À medida que o trabalho de composição se desenvolveu, no entanto, este esquema tornou-se algo mais complexo, não apenas pelas inúmeras ramificações, retornos, desenvolvimentos, migrações da matéria de um ponto para o outro, etc., como também pelo próprio encadeamento: se, por um lado, as duas primeiras partes aparecem efetivamente justapostas no tempo, com apenas uma curta secção mais ou menos híbrida, de diálogo entre o segundo violino e a viola, já as duas últimas partes, por outro lado, aparecem emparelhadas, sendo a primeira parte da heterofonia do violoncelo interrompida por uma candência não acompanhada do primeiro violino, após a qual o violoncelo retoma o seu papel solista sendo que, no final, o primeiro violino volta a enunciar a mesma cadência mas, desta vez, com o acompanhamento dos três restantes instrumentos, articulando espaçadamente uma harmonia totalmente imóvel que, como referi, nos restitui o acorde α e a estabilidade estrutural para a qual tende (e da qual parte) toda a matéria de base.

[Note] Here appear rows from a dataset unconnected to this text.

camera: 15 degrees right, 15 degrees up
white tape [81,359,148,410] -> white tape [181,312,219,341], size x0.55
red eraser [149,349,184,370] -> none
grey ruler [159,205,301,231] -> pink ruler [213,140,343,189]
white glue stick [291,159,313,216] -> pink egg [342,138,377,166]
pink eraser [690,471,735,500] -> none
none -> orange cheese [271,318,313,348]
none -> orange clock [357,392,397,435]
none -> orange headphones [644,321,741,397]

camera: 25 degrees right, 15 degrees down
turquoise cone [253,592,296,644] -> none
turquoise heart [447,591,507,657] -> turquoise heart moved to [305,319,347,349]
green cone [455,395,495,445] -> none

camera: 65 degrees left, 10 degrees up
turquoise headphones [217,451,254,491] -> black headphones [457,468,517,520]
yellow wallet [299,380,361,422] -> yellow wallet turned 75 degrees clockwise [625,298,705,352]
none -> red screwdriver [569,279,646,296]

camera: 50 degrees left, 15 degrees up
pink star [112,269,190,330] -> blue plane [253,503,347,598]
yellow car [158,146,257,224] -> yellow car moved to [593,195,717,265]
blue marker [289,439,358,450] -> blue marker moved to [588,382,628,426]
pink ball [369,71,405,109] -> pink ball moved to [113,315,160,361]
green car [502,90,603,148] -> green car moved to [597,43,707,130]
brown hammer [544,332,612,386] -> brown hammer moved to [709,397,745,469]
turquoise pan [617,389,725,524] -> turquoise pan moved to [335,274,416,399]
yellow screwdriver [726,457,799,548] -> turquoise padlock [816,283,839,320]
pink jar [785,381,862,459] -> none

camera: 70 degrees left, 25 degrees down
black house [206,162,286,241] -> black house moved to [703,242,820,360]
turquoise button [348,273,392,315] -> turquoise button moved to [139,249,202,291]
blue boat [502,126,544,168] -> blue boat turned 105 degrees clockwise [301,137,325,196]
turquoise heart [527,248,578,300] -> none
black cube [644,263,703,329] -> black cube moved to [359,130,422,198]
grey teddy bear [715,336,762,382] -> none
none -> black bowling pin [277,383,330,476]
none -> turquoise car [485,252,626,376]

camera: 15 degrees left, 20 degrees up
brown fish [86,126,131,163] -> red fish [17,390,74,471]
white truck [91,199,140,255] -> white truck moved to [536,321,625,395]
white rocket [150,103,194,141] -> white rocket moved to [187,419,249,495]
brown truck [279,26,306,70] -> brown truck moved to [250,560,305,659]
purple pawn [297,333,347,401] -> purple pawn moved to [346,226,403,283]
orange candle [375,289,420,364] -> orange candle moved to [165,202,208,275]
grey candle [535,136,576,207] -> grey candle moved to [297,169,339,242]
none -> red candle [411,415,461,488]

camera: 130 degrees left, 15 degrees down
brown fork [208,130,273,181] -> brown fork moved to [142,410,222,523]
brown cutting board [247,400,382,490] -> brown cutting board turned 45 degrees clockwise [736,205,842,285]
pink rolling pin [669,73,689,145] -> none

Neste ponto, o ciclo fecha-se sobre si mesmo, a estrutura volta ao seu estado inicial anunciando o final da obra.
A figura seguinte esquematiza a articulação global da grande forma (os algarismos romanos correspondem à numeração dos 32 acordes do cantus firmus).
Encomenda da Fundação Calouste Gulbenkian, o meu Primeiro Quarteto foi composto entre Fevereiro e Abril de 2003, sendo dedicado a Barbara e a Konrad Stahl.


Pedro Amaral

 


Notas de rodapé

[1] Composta em Paris, em 2003, a peça teve uma antestreia pelo Quatuor Parisii num concerto-conferência em Ivry sur Seine, a 18 de maio no mesmo ano, e, dez dias mais tarde, a sua estreia oficial em Lisboa, na Fundação Calouste Gulbenkian. O mesmo agrupamento fez a estreia norte-americana, em Los Angeles, nos Monday Evening Concerts, a 23 de abril de 2004.